I'm still looking for a service like this, but that creates a nicely tagged PDF and conveys the HTML structure in the PDF tags.

Tagged PDFs are a requirement in many processes for accessibility or archival reasons.

gildas · on Oct 21, 2018

Why not using HTML instead of PDF? I'm the author of an extension that allows to save faithfully a web page into an HTML file [1]. From my point of view, that should be the best solution for archiving web pages in a file. Votes on HN disagree with me though [2], I wished I could understand why.

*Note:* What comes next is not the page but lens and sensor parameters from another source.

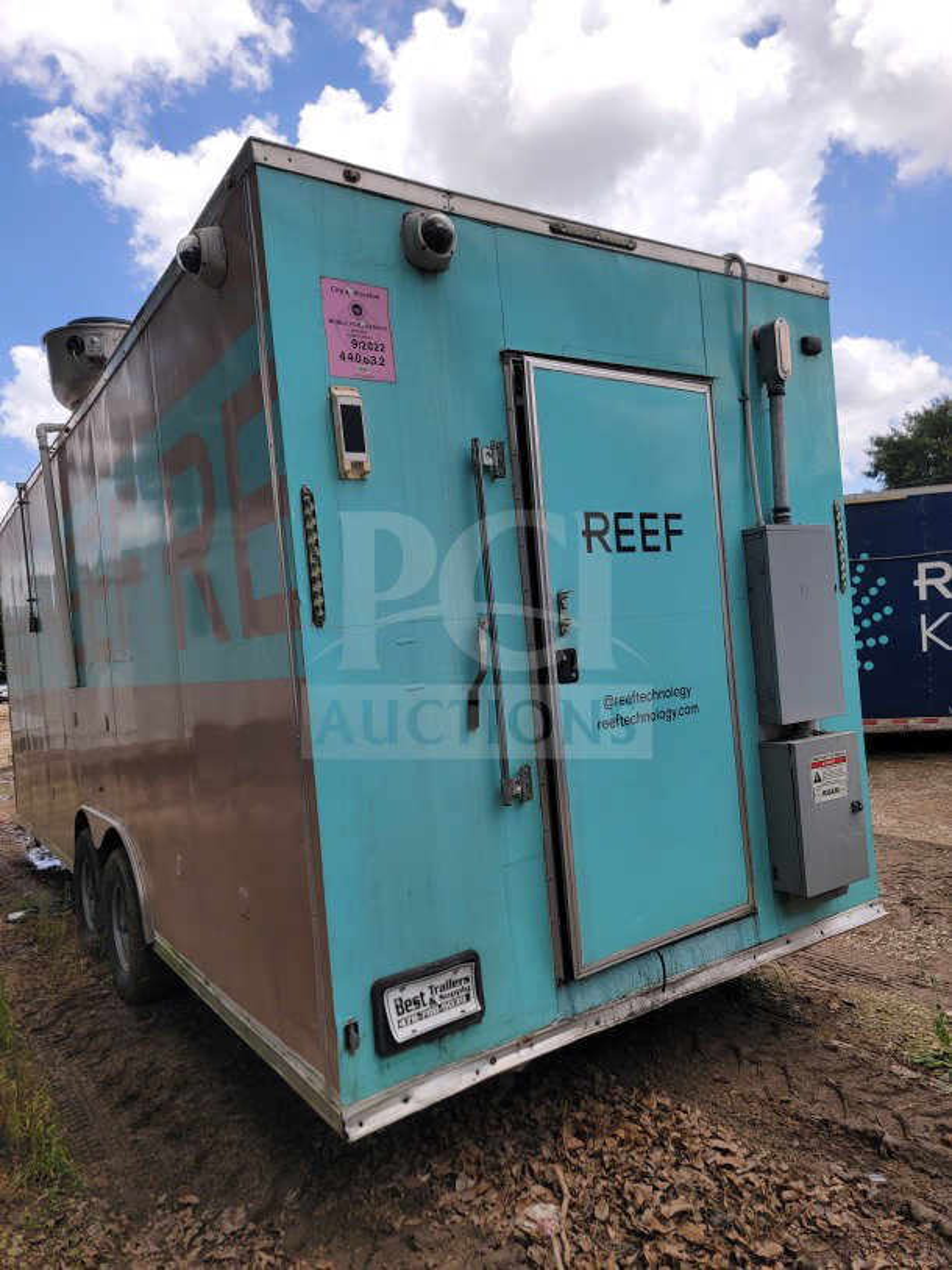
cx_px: 476
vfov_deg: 71.6
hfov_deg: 56.8
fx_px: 880
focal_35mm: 24
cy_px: 635
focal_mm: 6.7
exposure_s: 1/805
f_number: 1.8
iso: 16
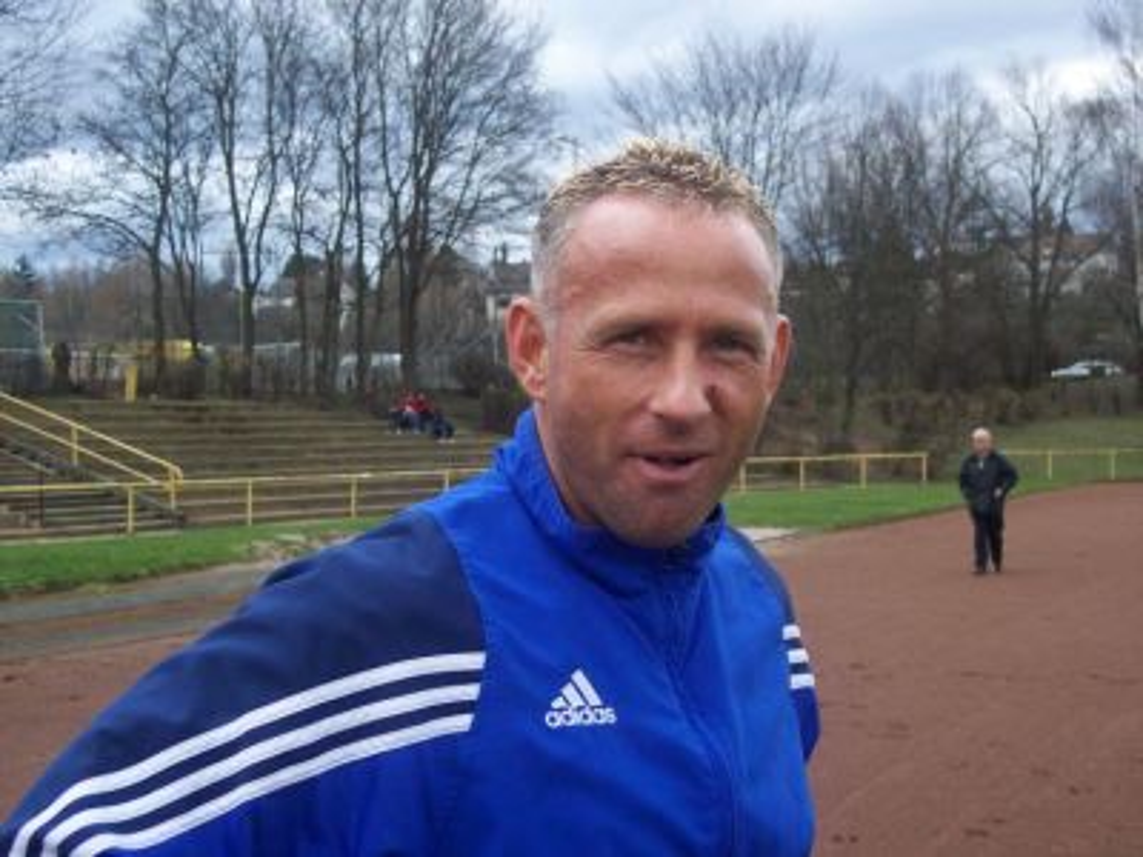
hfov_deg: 36.8
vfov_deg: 28.0
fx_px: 1717
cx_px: 572
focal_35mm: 52
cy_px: 428
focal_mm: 10.7
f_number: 4
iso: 100
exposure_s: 1/250
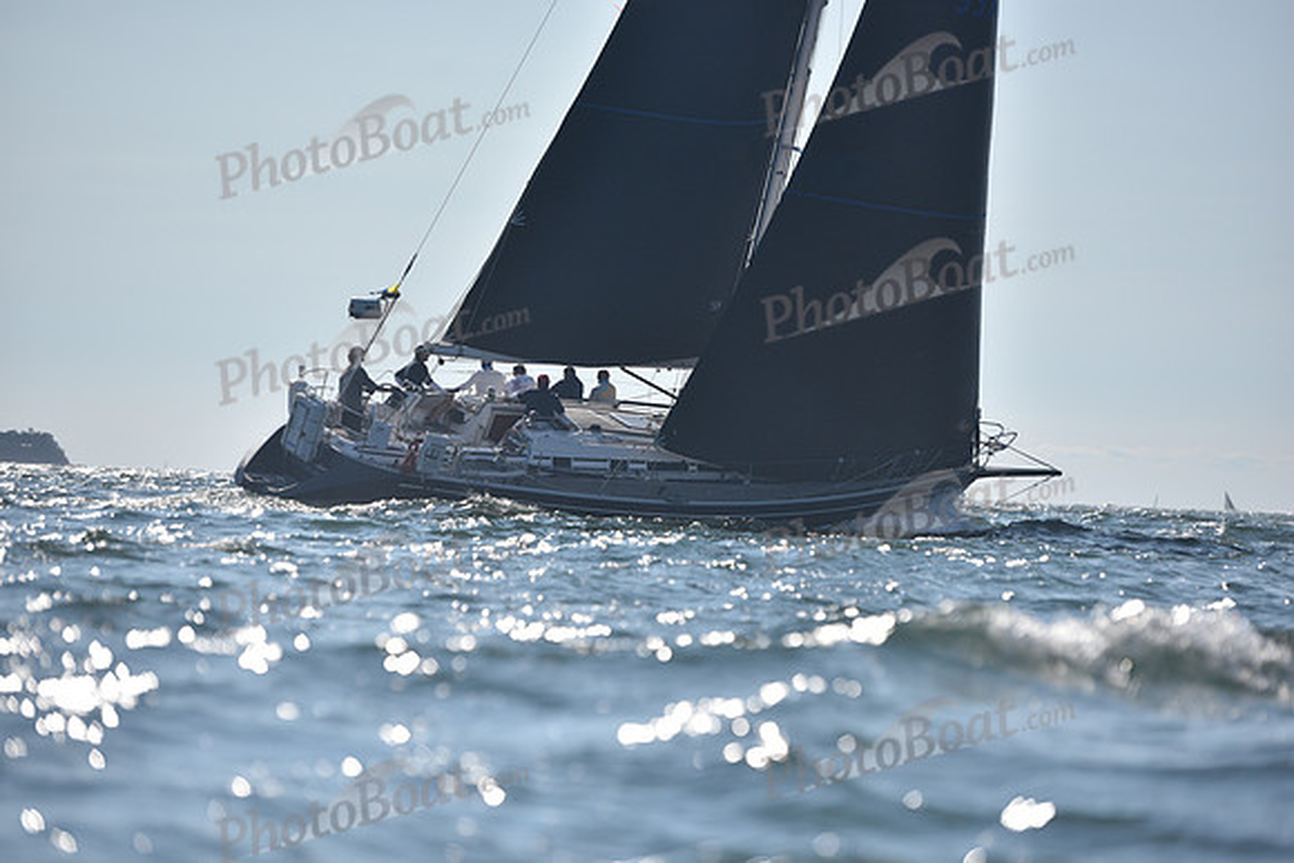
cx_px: 647
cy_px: 432
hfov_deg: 12.4
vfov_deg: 8.3
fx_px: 5932
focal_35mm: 165
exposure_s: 1/2500
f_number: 4
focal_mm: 165
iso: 250
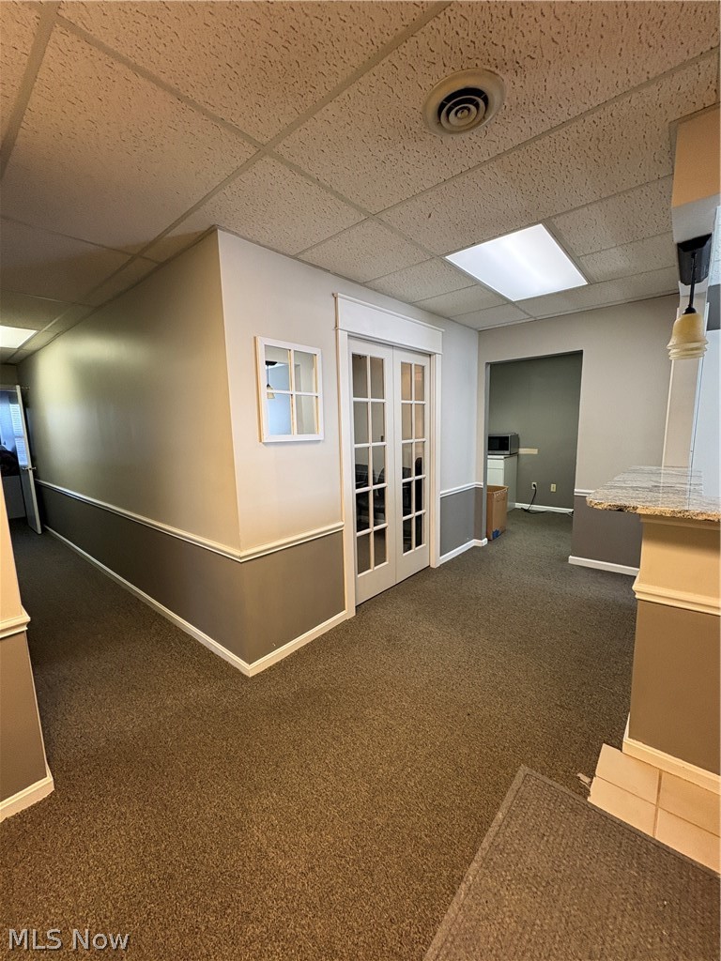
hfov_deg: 85.7
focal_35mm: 14
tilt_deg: -7.4
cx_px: 360
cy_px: 480
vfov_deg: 102.1
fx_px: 389
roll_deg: +1.2
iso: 160
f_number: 2.2
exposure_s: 1/60
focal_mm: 2.22
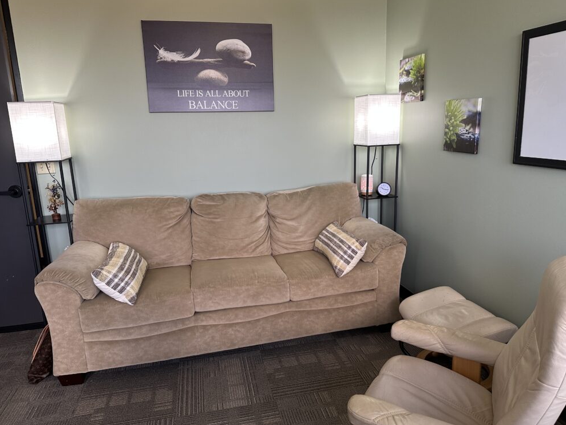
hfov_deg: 69.4
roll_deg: +1.7
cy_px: 215
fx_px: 409
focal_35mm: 25
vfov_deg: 54.9
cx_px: 284
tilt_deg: -12.3
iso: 160
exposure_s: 1/60
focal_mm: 6.86
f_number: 1.78
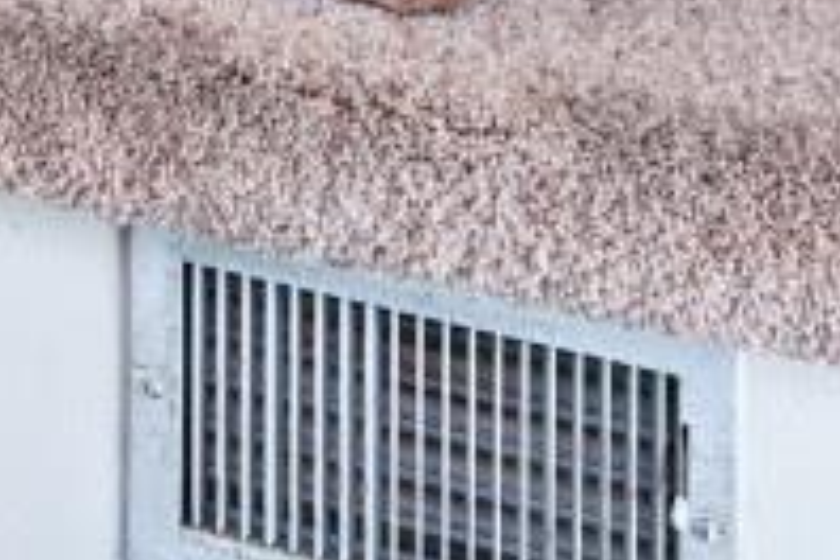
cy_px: -976
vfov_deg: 10.3
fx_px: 2473
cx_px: -386
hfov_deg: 17.5
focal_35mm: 106
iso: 360
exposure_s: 1/60
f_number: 4
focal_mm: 14
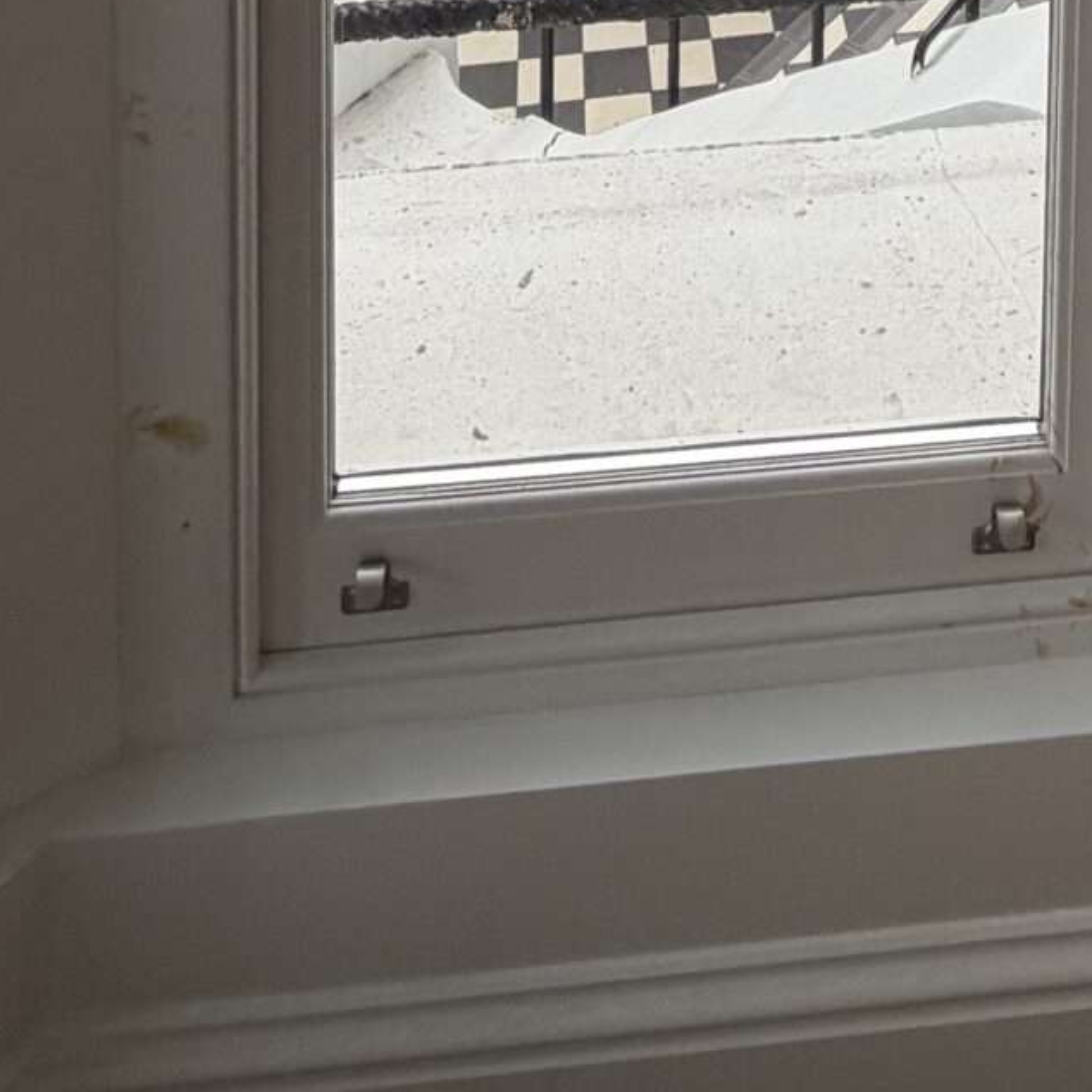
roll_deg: -1.2
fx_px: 1785
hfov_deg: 33.5
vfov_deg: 19.5
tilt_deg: -3.4
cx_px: 792
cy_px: -1071
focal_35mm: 50
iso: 50
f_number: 2.2
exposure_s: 1/502
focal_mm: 2.22
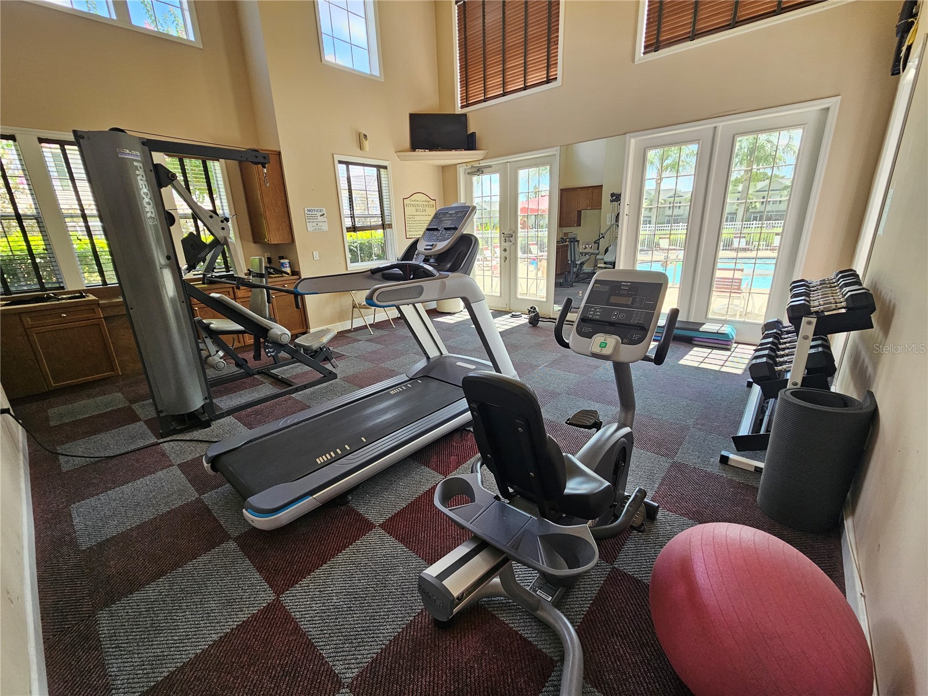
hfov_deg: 106.2
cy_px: 348
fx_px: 349
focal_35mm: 13
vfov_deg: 89.9
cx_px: 464
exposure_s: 1/120
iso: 100
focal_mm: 2.2
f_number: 2.2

[1] https://github.com/gildas-lormeau/SingleFile

[2] https://news.ycombinator.com/item?id=18243721

Ibethewalrus · on Oct 21, 2018

read recently PDF is defacto standard by government

jotto · on Oct 21, 2018

alternatively if you want a SaaS REST API:

   curl https://service.prerender.cloud/screenshot/https://google.com/ > out.jpg

   curl https://service.prerender.cloud/pdf/https://google.com/ > out.pdf

   curl https://service.prerender.cloud/https://google.com/ > out.html

https://www.prerender.cloud/

fastball · on Oct 21, 2018

Why not just

> Print

> Open as PDF

?

supermatt · on Oct 21, 2018

To save your microservice having to run a graphical environment and simulate mouse interaction?